Common Misconceptions About Notified Bodies

Although Notified Bodies play a central role in the conformity assessment process, their responsibilities are sometimes misunderstood by manufacturers. Clarifying these misconceptions can help manufacturers better prepare for certification under MDR.

Notified Bodies do not act as product approval authorities. Although Notified Bodies play a central role in the conformity assessment process, they do not function as regulatory approval authorities in the same way that competent authorities approve medicinal products. Instead, their role is to independently assess whether a manufacturer has demonstrated compliance with the applicable requirements of the MDR. When conformity is demonstrated, the Notified Body may issue the relevant certificates that allow the manufacturer to affix the CE marking to the device.

Notified Bodies themselves operate under strict oversight. They are designated and monitored by the competent authorities of EU Member States and are subject to joint assessments involving the European Commission and other Member States.

Notified Bodies are not responsible for the design of the device. The responsibility for device safety, performance, and regulatory compliance always remains with the manufacturer. Notified Bodies assess the evidence provided but do not design or develop the device.
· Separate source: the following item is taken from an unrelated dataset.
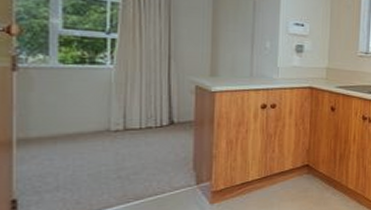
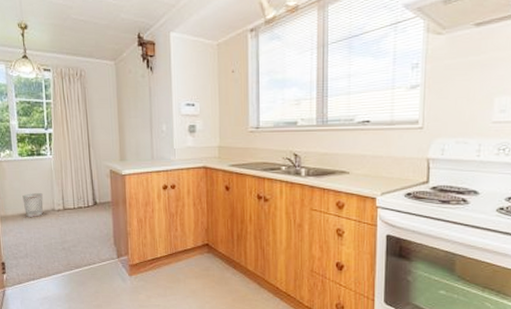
wastebasket: none [59,110,93,139] -> present [22,193,43,217]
Notified Bodies do not provide consultancy services. To maintain independence and impartiality, Notified Bodies cannot provide consulting services to manufacturers regarding how to achieve compliance.

Certification does not mean permanent approval. Certificates issued by Notified Bodies are subject to ongoing surveillance activities, including periodic audits and technical documentation assessments.

Understanding the role and limitations of Notified Bodies helps manufacturers better navigate the MDR conformity assessment process and prepare appropriate documentation.

Conclusion

Notified Bodies serve as an essential component of the European medical device regulatory system. By performing independent conformity assessments, they help ensure that medical devices meet the safety and performance requirements established under MDR.

For manufacturers, understanding the role and expectations of Notified Bodies is critical for successful certification and regulatory compliance.